Untitled, From "New California Views" Portfolio
Maker
Wagner, Catherine
(American, b. 1953)
Date1978
MediumGelatin silver print
Dimensionsimage: 9 1/2 in x 12 3/4 in; mat: 16 in x 20 in; paper: 11 in x 14 in
Credit LineMuseum purchase
Object number1980:71
About the ArtistKnown both for her series concerned with architectural spaces and her series steeped in scientific imaging, Catherine Wagner has a detached but illuminating view of how we arrange fact and fantasy. In 1995, in conjunction with its exhibition The Architecture of Reassurance: Designing the Disney Theme Parks, the Canadian Center for Architecture commissioned Wagner to shoot a series on the four Disney theme parks (Wagner had previously worked with the CCA on a 1984 commission to photograph the Louisiana World Exposition). Typical of the series, Special Effects Tank, Backstage Studio Tour, Disney-MGM Studios gives an unpopulated view at the edges of the artifice, focusing on the physical structures that create the park’s illusions. Made that same year, Wagner’s 1995 series Sequential Molecules interprets controlled spaces from a rather different perspective–that of beakers scrawled with technical notes and holding mysterious substances against the void of black space–but nonetheless exemplifies the photographer’s signature composure and formalism.Catherine Wagner was born on January 31, 1953 in San Francisco, California.
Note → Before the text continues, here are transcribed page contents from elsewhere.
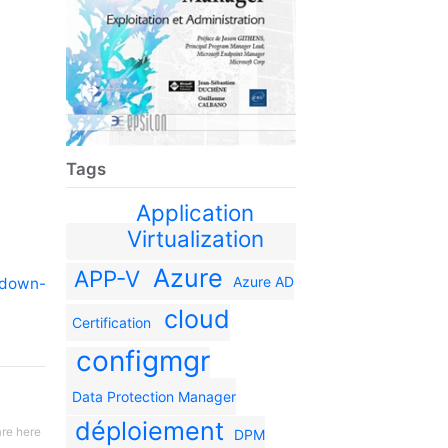
Tags
Application
Virtualization
Azure
APP-V
Azure AD
tdown-
cloud
Certification
configmgr
Data Protection Manager
déploiement
re here
DPM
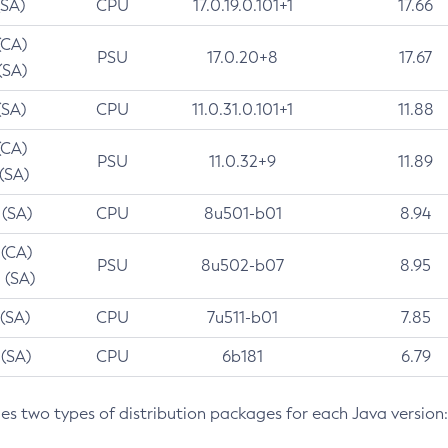
(SA)
CPU
17.0.19.0.101+1
17.66
(CA)
PSU
17.0.20+8
17.67
(SA)
(SA)
CPU
11.0.31.0.101+1
11.88
(CA)
PSU
11.0.32+9
11.89
 (SA)
 (SA)
CPU
8u501-b01
8.94
 (CA)
PSU
8u502-b07
8.95
 (SA)
 (SA)
CPU
7u511-b01
7.85
 (SA)
CPU
6b181
6.79
des two types of distribution packages for each Java version:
After studies at Instituto del Arte, San Miguel de Allende, Mexico; San Francisco Art Institute; and College of Marin, Kentfield, California; Wagner completed both a BA (1975) and an MA (1977) from San Francisco State University. She is the recipient of a John Simon Guggenheim Memorial Foundation Fellowship (1987) and two fellowships from the National Endowment for the Arts (1981, 1990/91). Solo exhibitions of Realism and Illusion: Catherine Wagner Photographs the Disney Theme Parks were held at the Nelson Atkins Museum, Kansas City, Missouri; Modern Art Museum of Fort Worth, Texas; and Gallery Luisotti, Santa Monica, California. Her work is in numerous collections, including those of the Los Angeles County Museum of Art; Museum of Fine Arts, Houston; Museum of Modern Art, New York; San Francisco Museum of Modern Art; and The Whitney Museum of American Art. Wagner has taught at Mills College, Oakland, California since 1979.